* **Blocco di testo**
○ ○ ○ ○ ○ ○ ○
Sempre il 24 si può segnalare un altro articolo di Mariagiovanna Capone su “Il Mattino”: secondo quanto emerso dallo studio di due ricercatrici, Chiara Assunta Corbino e Beatrice Demarchi, confrontando gli affreschi ritrovati nel Tempio di Iside a Pompei e i resti di uccelli ritrovati nello stesso, appare chiaro che i pennuti venivano sacrificati alla dea importata dall’Egitto.

Forse questa volta trarre il succo del discorso in una conclusione risulta più difficile del solito, difatti, è innegabile che l’articolo, basato stavolta sull’apporto di siti “minori” risulta un po’ “spezzettato”, tuttavia ricorderei che quello che interessa qui non è fare un centone di tutta la ricerca archeologica, bensì una precisa connessione con la nostra visione del mondo, e allora, ancora una volta si può ricordare, prima di tutto la buona qualità della ricerca italiane, che lontano dai riflettori mediatici continua a produrre risultati di ottima qualità. Diciamolo fuori dai denti, siamo un popolo che si sottovaluta.
○ ○ ○ ○ ○ ○ ○
Record di annotazione dei confini:
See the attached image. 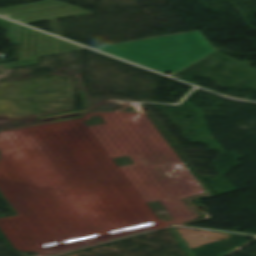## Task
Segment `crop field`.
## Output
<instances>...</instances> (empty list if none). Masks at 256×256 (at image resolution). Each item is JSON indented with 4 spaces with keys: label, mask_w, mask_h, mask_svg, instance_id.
<instances>
[{
    "label": "crop field",
    "mask_w": 256,
    "mask_h": 256,
    "mask_svg": "<svg viewBox=\"0 0 256 256\" xmlns=\"http://www.w3.org/2000/svg\"><path fill=\"white\" fill-rule=\"evenodd\" d=\"M95 49L160 73L172 72L174 74L215 52V49L199 31L97 47Z\"/></svg>",
    "instance_id": "crop-field-1"
},
{
    "label": "crop field",
    "mask_w": 256,
    "mask_h": 256,
    "mask_svg": "<svg viewBox=\"0 0 256 256\" xmlns=\"http://www.w3.org/2000/svg\"><path fill=\"white\" fill-rule=\"evenodd\" d=\"M11 43L19 44L18 60L82 49L77 45L44 35L0 18Z\"/></svg>",
    "instance_id": "crop-field-2"
},
{
    "label": "crop field",
    "mask_w": 256,
    "mask_h": 256,
    "mask_svg": "<svg viewBox=\"0 0 256 256\" xmlns=\"http://www.w3.org/2000/svg\"><path fill=\"white\" fill-rule=\"evenodd\" d=\"M68 8H74V7L54 1V0H50V1L2 8L0 9V14L6 15L11 18H15V17L44 13V12L68 9Z\"/></svg>",
    "instance_id": "crop-field-3"
},
{
    "label": "crop field",
    "mask_w": 256,
    "mask_h": 256,
    "mask_svg": "<svg viewBox=\"0 0 256 256\" xmlns=\"http://www.w3.org/2000/svg\"><path fill=\"white\" fill-rule=\"evenodd\" d=\"M86 14H90V12H87V11H84V10H81V9H78V8H74V9L50 12V13L27 16V17H21V18H15V19L19 20V21H22L24 23H29V22H36V21H44V20H51V19L79 16V15H86Z\"/></svg>",
    "instance_id": "crop-field-4"
},
{
    "label": "crop field",
    "mask_w": 256,
    "mask_h": 256,
    "mask_svg": "<svg viewBox=\"0 0 256 256\" xmlns=\"http://www.w3.org/2000/svg\"><path fill=\"white\" fill-rule=\"evenodd\" d=\"M32 60H35V62L25 63V64H19V65H13V66H8V65H11V64H17V63H22V62H27V61H32ZM39 60H40V57H38V58H32V59H26V60H20V61H15V62H9V63H6V69L13 68V67H17V66L36 64V63H39Z\"/></svg>",
    "instance_id": "crop-field-5"
}]
</instances>
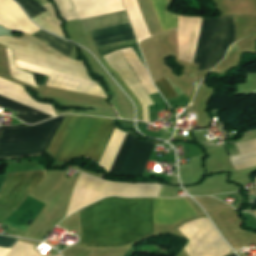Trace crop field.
<instances>
[{
  "mask_svg": "<svg viewBox=\"0 0 256 256\" xmlns=\"http://www.w3.org/2000/svg\"><path fill=\"white\" fill-rule=\"evenodd\" d=\"M90 32L97 47L135 39L129 23L92 30ZM120 52L145 88L148 95L157 92V89L152 84L145 67L132 47L121 49Z\"/></svg>",
  "mask_w": 256,
  "mask_h": 256,
  "instance_id": "6",
  "label": "crop field"
},
{
  "mask_svg": "<svg viewBox=\"0 0 256 256\" xmlns=\"http://www.w3.org/2000/svg\"><path fill=\"white\" fill-rule=\"evenodd\" d=\"M65 21L79 18L71 0H53Z\"/></svg>",
  "mask_w": 256,
  "mask_h": 256,
  "instance_id": "18",
  "label": "crop field"
},
{
  "mask_svg": "<svg viewBox=\"0 0 256 256\" xmlns=\"http://www.w3.org/2000/svg\"><path fill=\"white\" fill-rule=\"evenodd\" d=\"M35 1L38 2L39 4H44L49 2V0H35Z\"/></svg>",
  "mask_w": 256,
  "mask_h": 256,
  "instance_id": "23",
  "label": "crop field"
},
{
  "mask_svg": "<svg viewBox=\"0 0 256 256\" xmlns=\"http://www.w3.org/2000/svg\"><path fill=\"white\" fill-rule=\"evenodd\" d=\"M44 153V152H42ZM41 153V154H42ZM41 154H35V155H27V156H19V157H11V158H0V160H10V159H15V158H23V157H36V156H40Z\"/></svg>",
  "mask_w": 256,
  "mask_h": 256,
  "instance_id": "22",
  "label": "crop field"
},
{
  "mask_svg": "<svg viewBox=\"0 0 256 256\" xmlns=\"http://www.w3.org/2000/svg\"><path fill=\"white\" fill-rule=\"evenodd\" d=\"M126 133L115 128L98 166L109 172Z\"/></svg>",
  "mask_w": 256,
  "mask_h": 256,
  "instance_id": "14",
  "label": "crop field"
},
{
  "mask_svg": "<svg viewBox=\"0 0 256 256\" xmlns=\"http://www.w3.org/2000/svg\"><path fill=\"white\" fill-rule=\"evenodd\" d=\"M0 24L30 35L40 29L25 16L13 0H0Z\"/></svg>",
  "mask_w": 256,
  "mask_h": 256,
  "instance_id": "12",
  "label": "crop field"
},
{
  "mask_svg": "<svg viewBox=\"0 0 256 256\" xmlns=\"http://www.w3.org/2000/svg\"><path fill=\"white\" fill-rule=\"evenodd\" d=\"M114 246L153 233V198L110 197ZM108 198L79 211L81 247L113 246Z\"/></svg>",
  "mask_w": 256,
  "mask_h": 256,
  "instance_id": "1",
  "label": "crop field"
},
{
  "mask_svg": "<svg viewBox=\"0 0 256 256\" xmlns=\"http://www.w3.org/2000/svg\"><path fill=\"white\" fill-rule=\"evenodd\" d=\"M6 49L8 54V61H9L11 75L27 84L38 87V84L32 74H29L27 72H24L22 70L15 68L12 50H10L11 48L10 49L6 48Z\"/></svg>",
  "mask_w": 256,
  "mask_h": 256,
  "instance_id": "17",
  "label": "crop field"
},
{
  "mask_svg": "<svg viewBox=\"0 0 256 256\" xmlns=\"http://www.w3.org/2000/svg\"><path fill=\"white\" fill-rule=\"evenodd\" d=\"M45 170L9 174L0 192V205L18 211L31 190L44 179Z\"/></svg>",
  "mask_w": 256,
  "mask_h": 256,
  "instance_id": "9",
  "label": "crop field"
},
{
  "mask_svg": "<svg viewBox=\"0 0 256 256\" xmlns=\"http://www.w3.org/2000/svg\"><path fill=\"white\" fill-rule=\"evenodd\" d=\"M77 118L78 116L75 115H67L62 121L61 126L52 138L46 151L50 157L55 159L57 153L59 152L62 144L64 143Z\"/></svg>",
  "mask_w": 256,
  "mask_h": 256,
  "instance_id": "13",
  "label": "crop field"
},
{
  "mask_svg": "<svg viewBox=\"0 0 256 256\" xmlns=\"http://www.w3.org/2000/svg\"><path fill=\"white\" fill-rule=\"evenodd\" d=\"M65 115L28 126L0 127V157L41 153Z\"/></svg>",
  "mask_w": 256,
  "mask_h": 256,
  "instance_id": "3",
  "label": "crop field"
},
{
  "mask_svg": "<svg viewBox=\"0 0 256 256\" xmlns=\"http://www.w3.org/2000/svg\"><path fill=\"white\" fill-rule=\"evenodd\" d=\"M107 62H109L122 76V78L129 84L131 87L132 91L139 97L143 108H144V118H143V109L140 101L138 100L137 96L131 91L129 88L128 84L121 78V76L118 74V72ZM102 58L100 61L104 65L106 69L111 71L115 78L118 80V82L121 84V86L124 88V90L127 92V94L131 97V99L134 101V103L137 106V112L138 116L137 119L148 121L149 122V117H148V105H152L153 102L129 68L128 64L122 57L121 53L119 50L105 56Z\"/></svg>",
  "mask_w": 256,
  "mask_h": 256,
  "instance_id": "7",
  "label": "crop field"
},
{
  "mask_svg": "<svg viewBox=\"0 0 256 256\" xmlns=\"http://www.w3.org/2000/svg\"><path fill=\"white\" fill-rule=\"evenodd\" d=\"M0 95L11 98L53 116H56L52 106L50 104H40L33 100L27 93L26 89L14 82L3 79L0 77ZM0 96V106L4 108H8L11 110L17 111L16 116L21 121L29 124H35L40 121L46 120L53 116L18 103L16 101L10 100Z\"/></svg>",
  "mask_w": 256,
  "mask_h": 256,
  "instance_id": "5",
  "label": "crop field"
},
{
  "mask_svg": "<svg viewBox=\"0 0 256 256\" xmlns=\"http://www.w3.org/2000/svg\"><path fill=\"white\" fill-rule=\"evenodd\" d=\"M154 84L165 97V99L178 96V93L175 91L165 76L154 82Z\"/></svg>",
  "mask_w": 256,
  "mask_h": 256,
  "instance_id": "20",
  "label": "crop field"
},
{
  "mask_svg": "<svg viewBox=\"0 0 256 256\" xmlns=\"http://www.w3.org/2000/svg\"><path fill=\"white\" fill-rule=\"evenodd\" d=\"M16 1L22 6V8L25 10L28 16L31 18L47 11L41 5L36 3L34 0H16Z\"/></svg>",
  "mask_w": 256,
  "mask_h": 256,
  "instance_id": "19",
  "label": "crop field"
},
{
  "mask_svg": "<svg viewBox=\"0 0 256 256\" xmlns=\"http://www.w3.org/2000/svg\"><path fill=\"white\" fill-rule=\"evenodd\" d=\"M114 128L112 120L79 116L56 160L87 156L99 162Z\"/></svg>",
  "mask_w": 256,
  "mask_h": 256,
  "instance_id": "2",
  "label": "crop field"
},
{
  "mask_svg": "<svg viewBox=\"0 0 256 256\" xmlns=\"http://www.w3.org/2000/svg\"><path fill=\"white\" fill-rule=\"evenodd\" d=\"M17 67L24 68L30 71H34L40 74L49 76L45 85L57 87L61 89L91 94L100 97H106L103 90L94 82L81 79L75 76L57 72L51 69L26 63L15 59Z\"/></svg>",
  "mask_w": 256,
  "mask_h": 256,
  "instance_id": "10",
  "label": "crop field"
},
{
  "mask_svg": "<svg viewBox=\"0 0 256 256\" xmlns=\"http://www.w3.org/2000/svg\"><path fill=\"white\" fill-rule=\"evenodd\" d=\"M215 20L216 18H203L202 20L194 61L199 64L198 71L207 67ZM233 43H235V16L217 18L207 69L216 65Z\"/></svg>",
  "mask_w": 256,
  "mask_h": 256,
  "instance_id": "4",
  "label": "crop field"
},
{
  "mask_svg": "<svg viewBox=\"0 0 256 256\" xmlns=\"http://www.w3.org/2000/svg\"><path fill=\"white\" fill-rule=\"evenodd\" d=\"M198 215L185 197L176 199L154 198V224H177Z\"/></svg>",
  "mask_w": 256,
  "mask_h": 256,
  "instance_id": "11",
  "label": "crop field"
},
{
  "mask_svg": "<svg viewBox=\"0 0 256 256\" xmlns=\"http://www.w3.org/2000/svg\"><path fill=\"white\" fill-rule=\"evenodd\" d=\"M156 9L158 18L160 20L163 31H167L176 28L177 16L165 13L169 3L167 0H152Z\"/></svg>",
  "mask_w": 256,
  "mask_h": 256,
  "instance_id": "15",
  "label": "crop field"
},
{
  "mask_svg": "<svg viewBox=\"0 0 256 256\" xmlns=\"http://www.w3.org/2000/svg\"><path fill=\"white\" fill-rule=\"evenodd\" d=\"M228 256H236V254H235V253H233V254H231V255H228Z\"/></svg>",
  "mask_w": 256,
  "mask_h": 256,
  "instance_id": "24",
  "label": "crop field"
},
{
  "mask_svg": "<svg viewBox=\"0 0 256 256\" xmlns=\"http://www.w3.org/2000/svg\"><path fill=\"white\" fill-rule=\"evenodd\" d=\"M18 238H12L0 235V245L14 246L18 241ZM8 246H0V256H5V254L12 248Z\"/></svg>",
  "mask_w": 256,
  "mask_h": 256,
  "instance_id": "21",
  "label": "crop field"
},
{
  "mask_svg": "<svg viewBox=\"0 0 256 256\" xmlns=\"http://www.w3.org/2000/svg\"><path fill=\"white\" fill-rule=\"evenodd\" d=\"M35 37L39 38L43 42L47 43L51 47L55 48L59 52L63 53L66 56H69L72 46L68 45L67 43L63 42L59 38L48 34L42 30L33 34Z\"/></svg>",
  "mask_w": 256,
  "mask_h": 256,
  "instance_id": "16",
  "label": "crop field"
},
{
  "mask_svg": "<svg viewBox=\"0 0 256 256\" xmlns=\"http://www.w3.org/2000/svg\"><path fill=\"white\" fill-rule=\"evenodd\" d=\"M154 144L127 135L110 173L132 176L141 175Z\"/></svg>",
  "mask_w": 256,
  "mask_h": 256,
  "instance_id": "8",
  "label": "crop field"
}]
</instances>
○ ○ ○ ○ ○ ○ ○
* **Attività da svolgere**
a: Secondo il blocco di testo, a quale dea venivano sacrificati gli uccelli i cui resti sono stati ritrovati nel tempio di Pompei?
b: Indica se ciascuna affermazione concorda con il blocco di testo, rispondendo sì o no e citando le parole decisive. (i) Lo studio citato è opera di due ricercatrici. (ii) L'autore osserva che questa volta l'articolo si basa su siti archeologici maggiori. (iii) L'autore sostiene che gli italiani sono un popolo che si sopravvaluta.

* **Risultati delle attività**
a: Venivano sacrificati a Iside, la dea importata dall'Egitto.

b:
(i) Sì: "dallo studio di due ricercatrici, Chiara Assunta Corbino e Beatrice Demarchi".
(ii) No: "basato stavolta sull’apporto di siti “minori”".
(iii) No: "siamo un popolo che si sottovaluta".